Perhaps the biggest factor in all of this is the competition.

While the Phillies front office has been hoping to squeeze every last drop out of a core that had the best record in the National League from 2007 through 2011—the Phils went 473-337 (.584) over that five-year stretch—the dynamic of the division they once dominated has changed dramatically.

Jason O. Watson/Getty Images
Cliff Lee is still great, but at age 34, he's moving into the twilight of his career, like many of the Phillies.

The Nationals had baseball's best record a year ago, and the Braves have one of the youngest and most dangerous lineups around. The Phillies aren't nearly as good and certainly not as young as either of those clubs.

And while things don't look as promising for the Mets and Marlins right now, both teams have already begun their rebuilding process, so they have a head start on Philadelphia in that respect.

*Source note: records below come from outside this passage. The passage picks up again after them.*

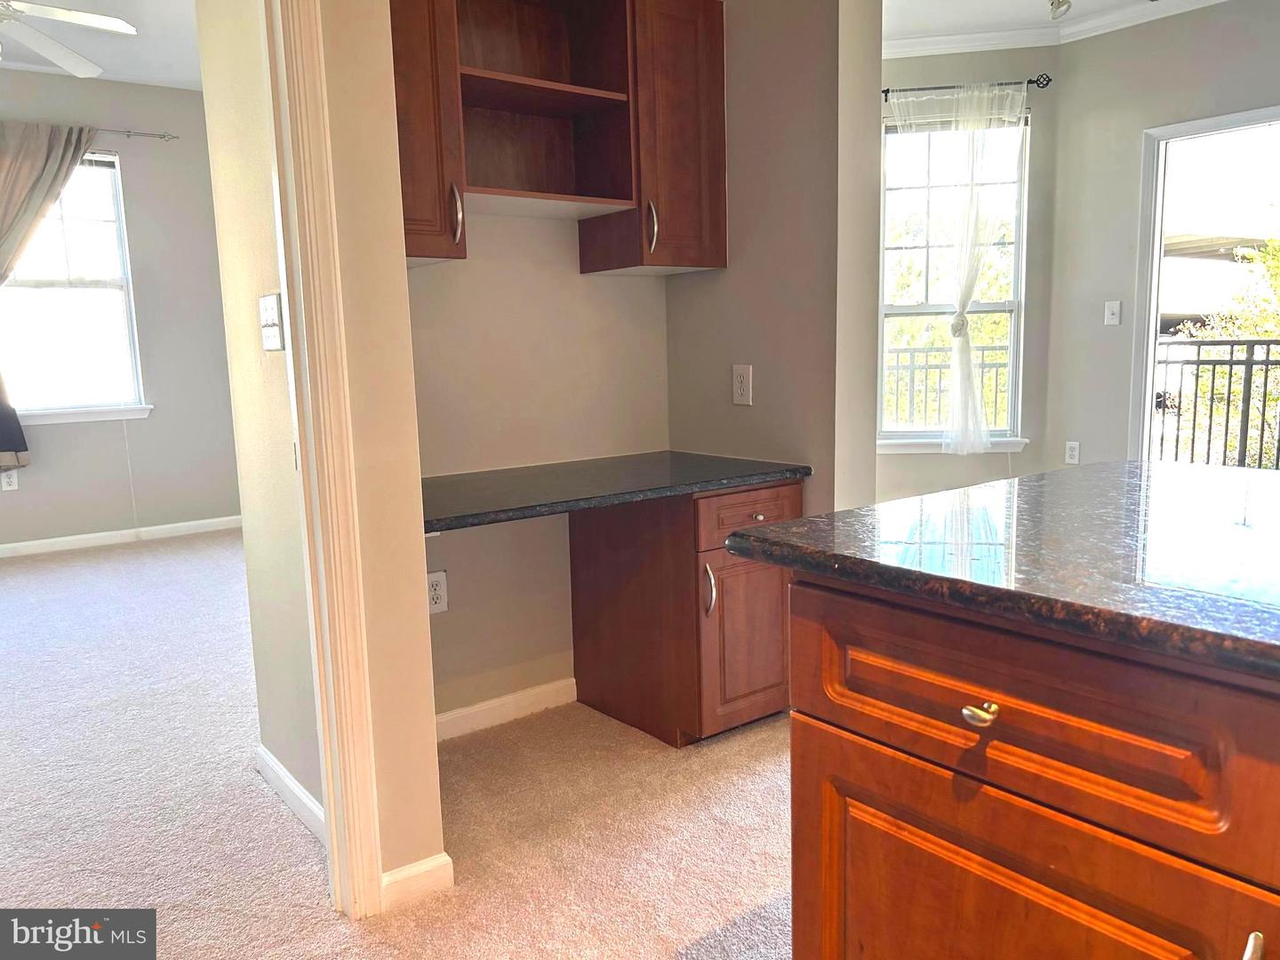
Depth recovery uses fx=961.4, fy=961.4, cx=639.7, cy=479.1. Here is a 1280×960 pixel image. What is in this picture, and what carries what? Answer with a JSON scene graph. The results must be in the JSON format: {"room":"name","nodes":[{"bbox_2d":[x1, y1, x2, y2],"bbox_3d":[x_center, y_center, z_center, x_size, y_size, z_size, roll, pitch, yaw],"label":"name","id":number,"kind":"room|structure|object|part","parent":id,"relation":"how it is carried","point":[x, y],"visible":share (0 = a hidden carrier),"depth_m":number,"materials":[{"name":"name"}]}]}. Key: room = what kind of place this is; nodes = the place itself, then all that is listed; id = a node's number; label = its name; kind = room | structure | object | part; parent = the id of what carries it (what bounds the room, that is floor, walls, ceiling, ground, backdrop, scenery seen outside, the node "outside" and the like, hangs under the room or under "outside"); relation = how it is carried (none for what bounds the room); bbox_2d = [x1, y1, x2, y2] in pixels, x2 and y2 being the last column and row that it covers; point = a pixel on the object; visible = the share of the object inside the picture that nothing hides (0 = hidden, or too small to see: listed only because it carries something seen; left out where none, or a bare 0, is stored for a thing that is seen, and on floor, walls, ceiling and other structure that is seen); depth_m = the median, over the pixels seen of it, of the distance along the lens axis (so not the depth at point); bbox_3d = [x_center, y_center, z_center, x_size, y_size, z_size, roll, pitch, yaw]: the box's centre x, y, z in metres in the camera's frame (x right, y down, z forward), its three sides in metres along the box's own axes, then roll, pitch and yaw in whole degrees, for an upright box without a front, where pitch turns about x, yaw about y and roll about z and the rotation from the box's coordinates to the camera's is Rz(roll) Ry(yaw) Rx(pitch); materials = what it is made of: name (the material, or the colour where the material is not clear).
{"room":"kitchen","nodes":[
{"label":"kitchen","id":0,"kind":"room"},
{"bbox_2d":[0,0,202,89],"bbox_3d":[-2.211,-2.056,3.415,3.669,0.112,4.835,-8,11,-37],"label":"bedroom ceiling","id":1,"kind":"structure","parent":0,"point":[115,44],"depth_m":4.87,"materials":[{"name":"white paint"}]},
{"bbox_2d":[0,0,135,77],"bbox_3d":[-2.515,-1.766,3.547,1.239,0.482,1.232,-8,11,-37],"label":"ceiling fan","id":2,"kind":"object","parent":1,"relation":"hanging from","point":[93,17],"visible":0.99,"depth_m":3.72,"materials":[{"name":"white"}]},
{"bbox_2d":[0,64,239,552],"bbox_3d":[-3.791,-0.894,5.231,4.013,2.750,0.145,-8,11,-37],"label":"bedroom far wall","id":3,"kind":"structure","parent":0,"point":[144,493],"depth_m":5.78,"materials":[{"name":"grey paint"}]},
{"bbox_2d":[0,468,18,490],"bbox_3d":[-3.554,0.002,5.410,0.070,0.119,0.009,-8,11,-37],"label":"wall outlet","id":4,"kind":"object","parent":3,"relation":"attached to","point":[12,480],"visible":0.98,"depth_m":5.41,"materials":[{"name":"white plastic"}]},
{"bbox_2d":[0,147,152,423],"bbox_3d":[-3.498,-1.094,5.509,1.114,1.584,0.150,-8,11,-37],"label":"bedroom window","id":5,"kind":"structure","parent":3,"relation":"in","point":[70,224],"depth_m":5.69,"materials":[{"name":"glass"}]},
{"bbox_2d":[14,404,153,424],"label":"window sill","id":6,"kind":"structure","parent":3,"relation":"attached to","point":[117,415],"depth_m":5.61,"materials":[{"name":"white paint"}]},
{"bbox_2d":[0,514,242,558],"bbox_3d":[-3.722,0.425,5.345,3.910,0.084,0.015,-8,11,-37],"label":"baseboard","id":7,"kind":"structure","parent":3,"relation":"attached to","point":[22,544],"depth_m":5.78,"materials":[{"name":"white paint"}]},
{"bbox_2d":[97,128,180,141],"bbox_3d":[-3.465,-1.931,5.134,1.826,0.052,0.143,-8,11,-37],"label":"curtain rod","id":8,"kind":"object","parent":3,"relation":"attached to","point":[160,135],"visible":0.58,"depth_m":5.55,"materials":[{"name":"silver metal"}]},
{"bbox_2d":[0,122,99,463],"bbox_3d":[-3.385,-1.007,5.207,1.014,1.826,0.134,-8,11,-37],"label":"curtain","id":9,"kind":"object","parent":8,"relation":"hanging from","point":[20,431],"visible":0.97,"depth_m":5.18,"materials":[{"name":"fabric"}]},
{"bbox_2d":[194,0,323,827],"bbox_3d":[-0.804,-0.492,2.205,0.126,2.706,0.804,-8,11,-37],"label":"side wall","id":10,"kind":"structure","parent":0,"point":[255,353],"depth_m":2.29,"materials":[{"name":"beige paint"}]},
{"bbox_2d":[258,293,285,351],"bbox_3d":[-0.818,-0.345,2.118,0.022,0.123,0.116,-8,11,-37],"label":"light switch","id":11,"kind":"object","parent":10,"relation":"attached to","point":[271,308],"visible":0.99,"depth_m":2.10,"materials":[{"name":"white plastic"}]},
{"bbox_2d":[256,744,325,843],"bbox_3d":[-0.828,0.802,2.352,0.014,0.086,0.780,-8,11,-37],"label":"baseboard","id":12,"kind":"structure","parent":10,"relation":"attached to","point":[303,796],"depth_m":2.40,"materials":[{"name":"white paint"}]},
{"bbox_2d":[295,0,445,910],"bbox_3d":[-1.142,-0.356,1.416,1.653,2.656,0.137,-8,11,-37],"label":"partition wall","id":13,"kind":"structure","parent":0,"point":[422,579],"depth_m":1.88,"materials":[{"name":"beige paint"}]},
{"bbox_2d":[263,0,385,924],"bbox_3d":[-0.966,-0.143,1.571,0.933,2.183,0.173,-8,11,-37],"label":"door frame","id":14,"kind":"structure","parent":13,"relation":"attached to","point":[372,864],"depth_m":1.81,"materials":[{"name":"paint"}]},
{"bbox_2d":[380,851,454,910],"bbox_3d":[-0.481,0.850,2.033,0.168,0.082,0.014,-8,11,-37],"label":"baseboard","id":15,"kind":"structure","parent":13,"relation":"attached to","point":[390,877],"depth_m":2.03,"materials":[{"name":"white paint"}]},
{"bbox_2d":[0,527,800,959],"bbox_3d":[-0.454,0.828,2.784,7.047,0.100,8.937,-8,11,-37],"label":"carpet floor","id":16,"kind":"structure","parent":0,"point":[139,563],"depth_m":2.45,"materials":[{"name":"beige carpet"}]},
{"bbox_2d":[569,477,799,746],"bbox_3d":[0.142,0.351,2.949,0.445,0.751,0.646,-8,11,-37],"label":"base cabinet","id":17,"kind":"object","parent":16,"relation":"on","point":[587,539],"visible":0.72,"depth_m":2.73,"materials":[{"name":"brown wood"}]},
{"bbox_2d":[420,451,811,535],"bbox_3d":[-0.189,0.015,2.668,1.237,0.037,0.659,-8,11,-37],"label":"desk countertop","id":18,"kind":"structure","parent":17,"relation":"on","point":[644,455],"depth_m":2.56,"materials":[{"name":"black stone"}]},
{"bbox_3d":[0.182,0.298,2.580,0.022,0.128,0.038,-8,11,-37],"label":"handle","id":19,"kind":"part","parent":17,"relation":"part of","materials":[{"name":"silver metal"}]},
{"bbox_3d":[0.305,0.446,2.695,0.303,0.445,0.069,-8,11,-37],"label":"cabinet door","id":20,"kind":"part","parent":17,"relation":"part of","materials":[{"name":"brown wood"}]},
{"bbox_3d":[0.307,0.097,2.649,0.363,0.127,0.036,-8,11,-37],"label":"drawer","id":21,"kind":"part","parent":17,"relation":"part of","materials":[{"name":"brown wood"}]},
{"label":"drawer knob","id":22,"kind":"part","parent":17,"relation":"part of","materials":[{"name":"metal"}]},
{"bbox_2d":[777,574,1279,959],"bbox_3d":[0.989,0.588,0.903,0.822,0.869,1.727,-8,11,-37],"label":"kitchen island","id":23,"kind":"object","parent":16,"relation":"on","point":[793,730],"visible":0.84,"depth_m":1.01,"materials":[{"name":"brown wood"}]},
{"bbox_3d":[0.383,0.261,1.088,0.029,0.026,0.034,-8,11,-37],"label":"pull","id":24,"kind":"part","parent":23,"relation":"part of","materials":[{"name":"metal"}]},
{"bbox_2d":[720,458,1279,684],"bbox_3d":[1.022,0.093,1.133,1.022,0.037,1.659,-8,11,-37],"label":"granite countertop","id":25,"kind":"structure","parent":23,"relation":"on","point":[809,520],"depth_m":1.17,"materials":[{"name":"black stone"}]},
{"bbox_3d":[0.406,0.676,1.168,0.040,0.554,0.476,-8,11,-37],"label":"cabinet door","id":26,"kind":"part","parent":23,"relation":"part of","materials":[{"name":"brown wood"}]},
{"bbox_3d":[0.554,0.443,0.869,0.029,0.059,0.027,-8,11,-37],"label":"pull","id":27,"kind":"part","parent":23,"relation":"part of","materials":[{"name":"silver metal"}]},
{"bbox_2d":[403,204,671,727],"bbox_3d":[-0.413,-0.566,2.873,1.289,2.659,0.133,-8,11,-37],"label":"alcove back wall","id":28,"kind":"structure","parent":0,"point":[608,286],"depth_m":2.91,"materials":[{"name":"beige paint"}]},
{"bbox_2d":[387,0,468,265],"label":"upper cabinet","id":29,"kind":"object","parent":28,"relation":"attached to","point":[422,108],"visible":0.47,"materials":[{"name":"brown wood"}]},
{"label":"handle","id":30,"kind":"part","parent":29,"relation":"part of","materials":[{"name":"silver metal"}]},
{"bbox_2d":[425,569,448,615],"bbox_3d":[-0.590,0.327,2.764,0.076,0.121,0.009,-8,11,-37],"label":"wall outlet","id":31,"kind":"object","parent":28,"relation":"attached to","point":[438,593],"visible":0.9,"depth_m":2.76,"materials":[{"name":"white plastic"}]},
{"bbox_2d":[432,676,576,742],"bbox_3d":[-0.513,0.719,2.888,0.872,0.085,0.014,-8,11,-37],"label":"baseboard","id":32,"kind":"structure","parent":28,"relation":"attached to","point":[489,706],"depth_m":2.95,"materials":[{"name":"white paint"}]},
{"bbox_2d":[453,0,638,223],"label":"open shelf","id":33,"kind":"object","parent":28,"relation":"attached to","point":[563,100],"visible":0.88,"depth_m":2.70,"materials":[{"name":"brown wood"}]},
{"bbox_2d":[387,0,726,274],"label":"upper cabinet","id":34,"kind":"object","parent":28,"relation":"attached to","point":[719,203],"visible":0.84,"depth_m":2.62,"materials":[{"name":"brown wood"}]},
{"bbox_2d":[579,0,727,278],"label":"upper cabinet","id":35,"kind":"object","parent":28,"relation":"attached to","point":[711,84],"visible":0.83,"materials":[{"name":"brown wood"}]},
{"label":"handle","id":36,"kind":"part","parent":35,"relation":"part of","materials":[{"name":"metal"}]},
{"bbox_2d":[664,0,887,521],"bbox_3d":[0.364,-0.648,3.005,0.142,2.716,0.851,-8,11,-37],"label":"partition wall","id":37,"kind":"structure","parent":0,"point":[692,310],"depth_m":2.80,"materials":[{"name":"beige paint"}]},
{"bbox_2d":[731,363,753,406],"bbox_3d":[0.313,-0.291,2.951,0.009,0.122,0.075,-8,11,-37],"label":"wall outlet","id":38,"kind":"object","parent":37,"relation":"attached to","point":[738,396],"visible":0.99,"depth_m":2.95,"materials":[{"name":"white plastic"}]},
{"bbox_2d":[872,45,1061,502],"bbox_3d":[1.580,-1.021,5.337,1.414,2.729,0.151,0,9,7],"label":"window wall","id":39,"kind":"structure","parent":0,"point":[902,468],"depth_m":5.18,"materials":[{"name":"paint"}]},
{"bbox_2d":[874,109,1030,452],"bbox_3d":[1.678,-1.059,5.313,0.932,1.857,0.152,0,9,8],"label":"window","id":40,"kind":"structure","parent":39,"relation":"in","point":[1013,305],"depth_m":5.33,"materials":[{"name":"glass"}]},
{"bbox_2d":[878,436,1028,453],"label":"window sill","id":41,"kind":"structure","parent":39,"relation":"attached to","point":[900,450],"depth_m":5.25,"materials":[{"name":"white paint"}]},
{"bbox_2d":[879,74,1050,100],"bbox_3d":[1.550,-2.010,4.952,1.133,0.061,0.123,0,9,8],"label":"curtain rod","id":42,"kind":"object","parent":39,"relation":"attached to","point":[1032,82],"visible":0.62,"depth_m":4.91,"materials":[{"name":"black metal"}]},
{"bbox_2d":[885,80,1024,450],"bbox_3d":[1.685,-1.098,5.117,0.767,1.889,0.099,-1,9,6],"label":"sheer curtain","id":43,"kind":"object","parent":42,"relation":"hanging from","point":[957,340],"visible":0.94,"depth_m":5.08,"materials":[{"name":"white fabric"}]},
{"bbox_2d":[882,26,1060,58],"bbox_3d":[1.421,-2.257,4.975,1.534,0.093,0.080,0,9,7],"label":"crown molding","id":44,"kind":"structure","parent":39,"relation":"attached to","point":[1035,44],"depth_m":4.95,"materials":[{"name":"white paint"}]},
{"bbox_2d":[879,0,1206,46],"bbox_3d":[1.673,-2.039,2.892,3.841,0.115,4.444,-8,11,-37],"label":"ceiling","id":45,"kind":"structure","parent":0,"point":[960,22],"depth_m":4.65,"materials":[{"name":"white paint"}]},
{"bbox_2d":[1048,0,1071,18],"bbox_3d":[1.818,-2.087,4.157,0.169,0.168,0.143,-8,11,-37],"label":"ceiling light","id":46,"kind":"object","parent":45,"relation":"attached to","point":[1059,1],"visible":0.99,"depth_m":4.17,"materials":[{"name":"white"}]},
{"bbox_2d":[1040,0,1279,471],"bbox_3d":[3.379,-0.813,3.633,0.130,2.729,3.775,-8,11,-37],"label":"right wall","id":47,"kind":"structure","parent":0,"point":[1140,122],"depth_m":4.82,"materials":[{"name":"grey paint"}]},
{"bbox_2d":[1064,440,1080,463],"bbox_3d":[2.285,-0.141,5.082,0.009,0.117,0.070,-8,11,-37],"label":"wall outlet","id":48,"kind":"object","parent":47,"relation":"attached to","point":[1074,452],"visible":0.99,"depth_m":5.08,"materials":[{"name":"white plastic"}]},
{"bbox_2d":[1104,299,1121,325],"bbox_3d":[2.373,-0.835,4.830,0.018,0.118,0.071,-8,11,-37],"label":"light switch","id":49,"kind":"object","parent":47,"relation":"attached to","point":[1111,305],"visible":0.98,"depth_m":4.83,"materials":[{"name":"white plastic"}]},
{"bbox_2d":[1128,102,1279,467],"bbox_3d":[2.742,-0.543,4.426,0.254,2.160,0.995,-8,11,-37],"label":"doorway","id":50,"kind":"object","parent":47,"relation":"in","point":[1236,116],"visible":0.66,"depth_m":4.64,"materials":[{"name":"white paint"}]},
{"label":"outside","id":51,"kind":"structure","parent":0,"visible":0},
{"bbox_2d":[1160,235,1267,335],"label":"building","id":52,"kind":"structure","parent":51,"point":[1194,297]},
{"label":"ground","id":53,"kind":"structure","parent":51,"visible":0},
{"bbox_2d":[883,340,1008,430],"bbox_3d":[2.104,-0.478,6.817,0.530,1.111,0.479,-8,11,-37],"label":"balcony railing","id":54,"kind":"object","parent":53,"relation":"on","point":[1000,364],"visible":0.3,"depth_m":6.76,"materials":[{"name":"metal"}]},
{"bbox_2d":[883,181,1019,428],"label":"tree","id":55,"kind":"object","parent":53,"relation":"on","point":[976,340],"visible":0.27,"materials":[{"name":"green plant"}]},
{"bbox_2d":[1153,336,1279,470],"bbox_3d":[3.914,-0.323,5.497,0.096,1.142,2.240,-8,11,-37],"label":"balcony railing","id":56,"kind":"object","parent":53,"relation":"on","point":[1230,361],"visible":0.73,"depth_m":5.90,"materials":[{"name":"black metal"}]},
{"bbox_2d":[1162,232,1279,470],"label":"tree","id":57,"kind":"object","parent":53,"relation":"on","point":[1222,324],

In other words, the Phillies might have a few long seasons ahead of them.

 

The Good Times

But rather than dwell on the future, let's remember the Phillies' proud past. After all, there are still plenty of memories from the great years.

Like when Howard won the 2005 NL Rookie of the Year, then MVP a year later, triggering a string of individual awards and team-wide successes.

Or like when Rollins' 2007 performance earned more MVP hardware.

Or like Halladay's perfect game, followed by his postseason no-hitter, followed by his Cy Young win—all in 2010, his first year in town.

Highlight: For Roy Halladay and the Phillies, it doesn't get any more perfect.

And of course, who can forget what left-hander Cole Hamels did in the 2008 playoffs, culminating in a strong performance in the World Series-clinching Game 5, which ended a curse and brought the first major sports championship to the city of Philadelphia since 1983.

That seems like as good a note to end our service on as any. So, folks, we'll ask that you bow your heads in respect and remember what the Philadelphia Phillies achieved.

Could they have done more? Was there supposed to be another title along the way? Should this team—with Utley, Howard, Rollins and Hamels, just an insane run of homegrown talent all clumped together in the mid-aughts—have become a dynasty?

Rather than harp on what could have been, it's better to appreciate what actually was.

And hold onto those memories. It might be while before the team can make some more.